Sulla stampa si sono lette diverse ricostruzioni di quello che è accaduto a Mitrovica, la città divisa, il simbolo del conflitto e l’epicentro dello scontro. A nord, nella città serba, Kosovska Mitrovica, l’ampia maggioranza serba-kosovara e quartieri difficili, in cui si sperimentano fragili equilibri e precarie relazioni tra gruppi e comunità, con albanesi, bosniaci e montenegrini, ad esempio, a Bosnjak Mahala, ma ancora tra serbi ed albanesi presso le Tre Torri o ancora nella storica collina del minatore, Kodra Minatoreve o Mikronaselije. Non si rende mai pienamente giustizia a questa città, infatti, se, oltre al conflitto e alla divisione, non se ne ricordano, almeno, il glorioso passato industriale (la Trepca, la fabbrica, il kombinat) e la lunga, passata storia di convivenza, ai tempi della Jugoslavia socialista. A sud, nella Mitrovice albanese, che si espande a vista d’occhio, la quasi assoluta maggioranza albanese-kosovara e qualche presenza turca e rom, nel quartiere gitano, Roma Mahala, anch’esso non distante dal ponte. Il Ponte Centrale (Main Bridge), è come una calamita, ma talvolta diventa una polveriera.

La comunità internazionale aveva salutato, nella notte tra il 17 ed il 18 giugno, la rimozione delle barricate erette all’indomani della crisi dei valichi e dell’ultima grave escalation di tensione tra le due comunità, che da più di tre anni, sul lato serbo, impedivano il traffico veicolare e costituivano una vera e propria barriera, un confine di fatto, tra il Kosovo Centrale ed il Kosovo Serbo. Perfino l’ex ministro italiano della Difesa, Mario Mauro, si era spinto a dichiarare che tale operazione poteva rappresentare «un tangibile successo dell’Unione Europea, che si è fatta garante degli accordi tra la Serbia e il Kosovo, dando una prospettiva di integrazione alle due comunità, ma anche dell’Italia, che sta giocando un ruolo di grande responsabilità nel paese». Immediatamente smentito dai fatti nel giro di poche ore, visto che al posto delle barricate, la cui rimozione era stata peraltro concordata tra le autorità locali, i serbi hanno pensato bene di disporre una fila di fioriere e costituire una sorta di Peace Park. Un gesto passibile delle più diverse interpretazioni: segnale di distensione o provocazione?

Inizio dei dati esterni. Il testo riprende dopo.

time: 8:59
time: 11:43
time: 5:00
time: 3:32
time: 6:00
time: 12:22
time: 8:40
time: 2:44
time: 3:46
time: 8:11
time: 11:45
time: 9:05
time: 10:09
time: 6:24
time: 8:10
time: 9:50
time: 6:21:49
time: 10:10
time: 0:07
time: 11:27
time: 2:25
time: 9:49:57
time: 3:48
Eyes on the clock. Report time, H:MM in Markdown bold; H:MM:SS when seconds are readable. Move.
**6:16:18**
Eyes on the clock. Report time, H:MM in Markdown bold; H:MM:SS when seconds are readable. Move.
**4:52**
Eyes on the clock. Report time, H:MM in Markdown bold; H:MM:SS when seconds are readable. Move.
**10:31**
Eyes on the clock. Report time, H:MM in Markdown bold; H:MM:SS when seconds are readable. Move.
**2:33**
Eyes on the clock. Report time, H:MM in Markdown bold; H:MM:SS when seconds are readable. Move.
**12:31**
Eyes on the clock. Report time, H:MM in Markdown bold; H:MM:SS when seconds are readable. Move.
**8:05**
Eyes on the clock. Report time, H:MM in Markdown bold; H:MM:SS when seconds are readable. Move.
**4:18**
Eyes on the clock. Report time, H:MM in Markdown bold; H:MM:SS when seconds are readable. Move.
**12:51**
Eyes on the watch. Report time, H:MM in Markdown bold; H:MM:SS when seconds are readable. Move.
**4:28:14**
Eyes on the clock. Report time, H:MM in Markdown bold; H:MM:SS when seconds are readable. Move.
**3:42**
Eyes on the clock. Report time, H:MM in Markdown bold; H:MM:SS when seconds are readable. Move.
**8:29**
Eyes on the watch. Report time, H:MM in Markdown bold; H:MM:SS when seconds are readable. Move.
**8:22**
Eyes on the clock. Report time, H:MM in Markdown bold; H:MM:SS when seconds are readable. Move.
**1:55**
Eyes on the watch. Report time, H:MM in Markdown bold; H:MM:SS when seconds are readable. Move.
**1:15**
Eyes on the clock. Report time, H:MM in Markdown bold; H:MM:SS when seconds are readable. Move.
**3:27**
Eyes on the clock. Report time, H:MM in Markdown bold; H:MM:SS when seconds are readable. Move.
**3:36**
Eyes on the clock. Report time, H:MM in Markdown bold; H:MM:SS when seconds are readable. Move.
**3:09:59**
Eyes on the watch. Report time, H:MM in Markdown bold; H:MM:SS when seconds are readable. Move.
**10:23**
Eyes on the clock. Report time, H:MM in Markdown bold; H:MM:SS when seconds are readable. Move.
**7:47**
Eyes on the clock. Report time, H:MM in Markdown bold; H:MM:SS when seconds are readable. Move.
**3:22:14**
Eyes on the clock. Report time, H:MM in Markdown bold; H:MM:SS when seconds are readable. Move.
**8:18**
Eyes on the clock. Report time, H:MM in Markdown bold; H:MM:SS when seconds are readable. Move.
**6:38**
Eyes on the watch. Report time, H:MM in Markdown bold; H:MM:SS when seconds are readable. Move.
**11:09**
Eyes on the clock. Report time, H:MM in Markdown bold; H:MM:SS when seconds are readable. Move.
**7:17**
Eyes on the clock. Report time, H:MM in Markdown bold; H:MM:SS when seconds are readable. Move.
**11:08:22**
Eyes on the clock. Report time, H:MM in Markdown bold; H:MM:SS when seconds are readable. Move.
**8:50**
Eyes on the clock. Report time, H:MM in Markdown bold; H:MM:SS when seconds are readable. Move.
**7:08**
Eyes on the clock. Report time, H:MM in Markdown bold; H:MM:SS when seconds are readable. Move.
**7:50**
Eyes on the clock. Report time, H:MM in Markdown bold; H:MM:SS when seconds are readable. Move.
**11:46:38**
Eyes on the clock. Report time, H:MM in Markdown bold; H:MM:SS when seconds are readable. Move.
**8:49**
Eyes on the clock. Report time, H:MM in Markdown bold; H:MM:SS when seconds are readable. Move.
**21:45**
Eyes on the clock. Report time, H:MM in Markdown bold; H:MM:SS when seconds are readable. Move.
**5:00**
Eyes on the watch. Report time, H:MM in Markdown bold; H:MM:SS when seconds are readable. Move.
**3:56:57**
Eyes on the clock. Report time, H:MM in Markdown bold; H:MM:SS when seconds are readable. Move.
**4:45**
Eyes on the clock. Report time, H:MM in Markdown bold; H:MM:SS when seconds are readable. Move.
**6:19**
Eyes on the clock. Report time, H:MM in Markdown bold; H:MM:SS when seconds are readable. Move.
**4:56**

Fatto sta che, al netto delle speranze che la rimozione delle barricate poteva indurre, la conferma, da parte serba, del blocco del passaggio veicolare verso nord ha ridato fiato alla propaganda nazionalista e offerto il destro per una nuova risposta, stavolta violenta, da parte degli estremisti della parte albanese-kosovara. Se per i serbi, infatti, il blocco del ponte costituisce un segnale di auto-difesa contro azioni unilaterali o di conquista del nord da parte dell’auto-governo di Pristina, per gli albanesi esso rappresenta una violazione dell’auto-determinazione ed anche un limite alla libertà di movimento. Non solo percezioni, dunque, ma anche bisogni contrapposti, su cui l’esercizio della propaganda politica e della retorica nazionalista ha buon gioco nello scatenare la violenza.

Così, domenica scorsa, 22 giugno, una manifestazione degli albanesi-kosovari per protestare contro l’“inaugurazione” del Peace Park sul ponte ha dato luogo a una vera e propria escalation di violenza, quando un centinaio dei circa cinquecento manifestanti si è lanciato contro il ponte, ha provato a sfondare il cordone di polizia locale e internazionale e ha attaccato il convoglio locale della missione europea (EULEX). Alla fine si sono contati 20 feriti, di cui 13 tra le forze dell’ordine e 4 mezzi dati alle fiamme. Come in un eterno “gioco dell’oca”, il Kosovo sembra ricacciare sempre le speranze di pace alla casella di partenza. C’è da sperare che la lezione della storia richiami non solo le leadership locali, ma anche la comunità internazionale, alla responsabilità e all’esigenza di “fare la pace”.